— begin EXTRACT —

Unlike Whittaker, who we know loves to run with the ball and go for goal, Dembele’s dribbles tend to be with the aim of bringing in his teammates. Fellow winger Bacuna has actually attempted far more shots this season, and Dembele’s work in the build up has been instrumental. Take a look at Bacuna’s winning goal against Cardiff, with Dembele beating his man and dragging in defenders in the build-up.


With Dembele bursting down the right, Argyle may wish to avoid playing one of their more attacking options, such as Mickel Miller or Kaine Kesler-Hayden, at left back. It may be shrewd to switch Joe Edwards to the left for this one – the skipper will surely start somewhere given events of the past week. Or perhaps Dembele could be repelled by Brendan Galloway, fitness permitting of course (I feel that always needs to be said with Galloway).

How to deal with Dembele remains a question for the new management team. But they’ll need a plan to stop both him and another player who has impressed me in recent weeks: Jordan James. Under a new manager, you often find that one player in particular has a lot more success than they did previously, as we’ve seen with Lewis Warrington’s run of games under Leighton Baines. For Rooney, James has been that player.

— end EXTRACT —
— begin RECORDS —

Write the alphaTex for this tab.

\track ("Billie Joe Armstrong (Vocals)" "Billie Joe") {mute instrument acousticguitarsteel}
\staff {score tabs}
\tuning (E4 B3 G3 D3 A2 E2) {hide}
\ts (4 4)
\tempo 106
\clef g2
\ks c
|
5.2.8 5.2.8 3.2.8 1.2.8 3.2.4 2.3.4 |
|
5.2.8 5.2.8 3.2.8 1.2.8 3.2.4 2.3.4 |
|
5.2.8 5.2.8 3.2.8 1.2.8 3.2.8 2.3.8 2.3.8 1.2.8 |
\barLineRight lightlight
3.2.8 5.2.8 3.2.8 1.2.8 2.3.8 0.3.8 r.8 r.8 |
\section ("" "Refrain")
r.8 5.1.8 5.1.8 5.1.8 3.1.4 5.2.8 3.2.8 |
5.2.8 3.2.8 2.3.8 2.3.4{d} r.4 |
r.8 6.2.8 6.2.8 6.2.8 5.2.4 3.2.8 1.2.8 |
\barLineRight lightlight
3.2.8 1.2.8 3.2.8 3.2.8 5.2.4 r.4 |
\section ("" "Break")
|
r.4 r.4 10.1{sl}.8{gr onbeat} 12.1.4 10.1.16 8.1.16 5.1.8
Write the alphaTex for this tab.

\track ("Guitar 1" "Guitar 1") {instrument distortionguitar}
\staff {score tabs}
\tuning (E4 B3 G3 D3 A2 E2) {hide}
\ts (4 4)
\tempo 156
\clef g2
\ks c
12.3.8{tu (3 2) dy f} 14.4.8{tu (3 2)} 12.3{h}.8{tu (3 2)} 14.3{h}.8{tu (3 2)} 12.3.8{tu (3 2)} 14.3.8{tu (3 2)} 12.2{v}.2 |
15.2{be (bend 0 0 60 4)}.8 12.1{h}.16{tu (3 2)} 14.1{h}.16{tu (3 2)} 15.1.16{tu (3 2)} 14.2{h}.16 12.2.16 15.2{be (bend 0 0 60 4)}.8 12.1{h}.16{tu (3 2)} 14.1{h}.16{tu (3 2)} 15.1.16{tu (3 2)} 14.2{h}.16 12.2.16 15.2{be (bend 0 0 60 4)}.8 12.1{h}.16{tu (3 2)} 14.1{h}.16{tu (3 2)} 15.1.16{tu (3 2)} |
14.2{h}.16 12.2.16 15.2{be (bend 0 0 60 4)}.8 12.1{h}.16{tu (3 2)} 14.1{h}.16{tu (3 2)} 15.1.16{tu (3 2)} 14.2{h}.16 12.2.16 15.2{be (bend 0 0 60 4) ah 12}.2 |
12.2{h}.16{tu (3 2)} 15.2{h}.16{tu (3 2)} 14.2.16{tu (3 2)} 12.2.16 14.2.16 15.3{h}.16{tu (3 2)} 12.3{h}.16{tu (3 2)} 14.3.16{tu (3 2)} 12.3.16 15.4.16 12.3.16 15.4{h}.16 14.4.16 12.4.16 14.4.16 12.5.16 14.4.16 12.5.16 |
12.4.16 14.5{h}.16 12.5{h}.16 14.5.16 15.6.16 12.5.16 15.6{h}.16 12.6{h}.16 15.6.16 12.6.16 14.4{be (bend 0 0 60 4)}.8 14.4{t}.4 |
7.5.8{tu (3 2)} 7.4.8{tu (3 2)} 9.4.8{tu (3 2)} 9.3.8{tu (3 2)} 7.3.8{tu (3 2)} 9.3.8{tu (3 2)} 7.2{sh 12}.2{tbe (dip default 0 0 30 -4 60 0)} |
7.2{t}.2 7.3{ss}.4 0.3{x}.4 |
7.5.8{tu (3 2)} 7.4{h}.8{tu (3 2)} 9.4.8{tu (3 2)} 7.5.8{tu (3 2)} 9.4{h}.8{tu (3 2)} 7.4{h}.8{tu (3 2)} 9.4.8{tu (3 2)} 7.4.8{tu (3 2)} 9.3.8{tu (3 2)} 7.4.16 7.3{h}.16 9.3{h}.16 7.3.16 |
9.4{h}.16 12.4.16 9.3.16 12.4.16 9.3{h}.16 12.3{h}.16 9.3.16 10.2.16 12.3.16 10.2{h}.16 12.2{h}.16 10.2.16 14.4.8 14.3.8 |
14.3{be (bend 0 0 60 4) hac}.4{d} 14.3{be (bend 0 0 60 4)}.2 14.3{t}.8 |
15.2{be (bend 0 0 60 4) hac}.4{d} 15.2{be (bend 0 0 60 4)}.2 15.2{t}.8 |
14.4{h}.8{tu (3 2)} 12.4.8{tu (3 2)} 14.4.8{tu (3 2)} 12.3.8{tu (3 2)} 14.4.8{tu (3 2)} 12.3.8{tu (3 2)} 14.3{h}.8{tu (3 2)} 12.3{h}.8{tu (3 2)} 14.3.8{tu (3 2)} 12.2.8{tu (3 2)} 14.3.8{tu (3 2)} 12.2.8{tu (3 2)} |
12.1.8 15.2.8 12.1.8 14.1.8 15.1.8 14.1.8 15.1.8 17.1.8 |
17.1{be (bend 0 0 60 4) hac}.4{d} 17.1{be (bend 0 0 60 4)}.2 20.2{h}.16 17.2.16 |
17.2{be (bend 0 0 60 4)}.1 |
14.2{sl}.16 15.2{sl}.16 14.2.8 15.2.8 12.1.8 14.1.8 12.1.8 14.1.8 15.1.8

— end RECORDS —

- [WRITTEN INSTRUCTION A]:
Write out the football passage again, starting at "With Dembele bursting" and ending at "been that player.", and swap "new management team" for "coaching staff".
- [WRITTEN INSTRUCTION B]:
Carry on the football article about Dembele from its last sentence.

- [EXPECTED OUTPUT A]:
With Dembele bursting down the right, Argyle may wish to avoid playing one of their more attacking options, such as Mickel Miller or Kaine Kesler-Hayden, at left back. It may be shrewd to switch Joe Edwards to the left for this one – the skipper will surely start somewhere given events of the past week. Or perhaps Dembele could be repelled by Brendan Galloway, fitness permitting of course (I feel that always needs to be said with Galloway).

How to deal with Dembele remains a question for the coaching staff. But they’ll need a plan to stop both him and another player who has impressed me in recent weeks: Jordan James. Under a new manager, you often find that one player in particular has a lot more success than they did previously, as we’ve seen with Lewis Warrington’s run of games under Leighton Baines. For Rooney, James has been that player.

- [EXPECTED OUTPUT B]:
Still only 19, the Welshman is slowly but surely making himself key to Rooney’s style. Eustace took charge of Birmingham’s first 11 games this season, in which James played for 193 minutes, or around 19% of the total minutes available. In the 11 games since Rooney arrived, he’s played 668 minutes, or 67% of those available. It’s been a stark upturn for a player who doesn’t even turn 20 until July.

Rooney’s style has directly benefited James by getting him more involved in each game. Under Eustace he was involved in an average of 3.73 ground duels per 90 minutes, but under Rooney that has shot up to 9.55 ground duels per 90. And that involvement has helped James work towards resolving a serious Birmingham problem: goals from midfield. He is in fact the only Birmingham player to score from open play this season who doesn’t traditionally line up in the front three. That includes both Brum goals in Monday’s 3-2 defeat to Leicester City.

James also scored the winner against Sheffield Wednesday from the bench, which nicely brings me onto the final strength I want to mention: goals from substitutes.

Many will remember Argyle’s success in that area last season, with substitutes scoring more goals for Argyle than any other club in the EFL. After a slow start this campaign, the Greens are slowly catching up on that metric, but still sit behind Birmingham. The Blues have had eight goals scored by substitutes this season, with only Ipswich Town (ten) seeing more.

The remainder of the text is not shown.